Vaccination status has become an essential requirement among people dating online, as 38% of daters surveyed in India revealed that they wouldn’t go on a date or have sex with someone who hasn’t received the COVID vaccine.
After the recent second wave of the pandemic in India, safety is still on the minds of daters as they have made a conscious decision to prioritise discussions on precautions and COVID vaccination statuses before meeting someone in person for the first time. Many daters, including those on Bumble, are including Covid-related information on their profile.
People are more safety-conscious now after the second wave than last year, the survey report revealed on Monday.
“Virtual dating is booming as people nowadays are more cautious of socialising outdoors. Vaccinated or not vaccinated, people are making wiser decisions to date virtually as they don’t want to get infected with COVID vaccination and also infect their family members at home,” Psychologist and couple therapist Shivani Misri Sadhoo told Sputnik.
According to the findings, the most popular reason (48%) why single Indians enjoy virtual dating is because it feels safer than meeting up with someone in person for the first time. Many also seem to have taken a liking to the saving of time and money on virtual dates, as they only have to get "half-glam" or partially ready for a video date.
Samarpita Samaddar, Communications Director at Bumble India, told Indian media that the pandemic has brought about meaningful changes in the dating choices and behaviour of people.
“As our recent research illustrates, single people in India are more intentional with their dating decisions than ever before and are prioritising safety and compatibility as vaccinations increase in India,” Samaddar told Sputnik.
While 48% of single Indians claimed that there is an "increased focus on personality rather than someone's looks", 72% think it is possible to fall in love with someone online they have never met in-person.
“Lockdowns has given people the opportunity to focus on what they are truly looking for while dating. There is a renewed sense of clarity and confidence in taking control of their dating lives as they navigate new rules of dating, both virtually and in-person,” Samaddar adds.
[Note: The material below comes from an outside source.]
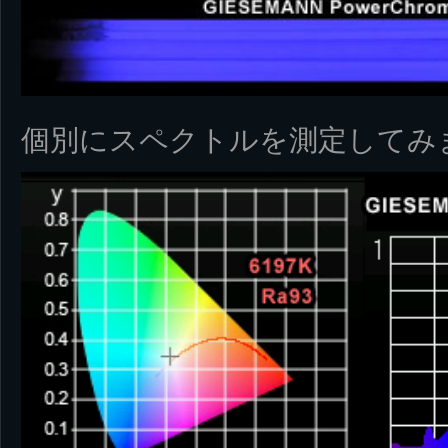
個別にスペクトルを測定してみ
Contrary to the report that claims that 74% of single Indians surveyed feel there is a decline in negative behaviour in dating such as ghosting, breadcrumbing and catfishing, among others, Sadhoo opines that many people still prefer to go back to dating face-to-face due to the fear of catfishing and facing extortion.
“People appear to be someone else on the dating app and when they meet, he/she is a different person. There are many fake accounts. Cases of catfishing and extortion still exist. Some people randomly do video calls and after dating for a while, they ask the person to reveal their body by removing their clothes. I recently got an extortion case where something similar happened and the guy tried to blackmail and extract money from the girl with her video. A good background and reference check is a must for virtual dating,” Sadhoo concludes.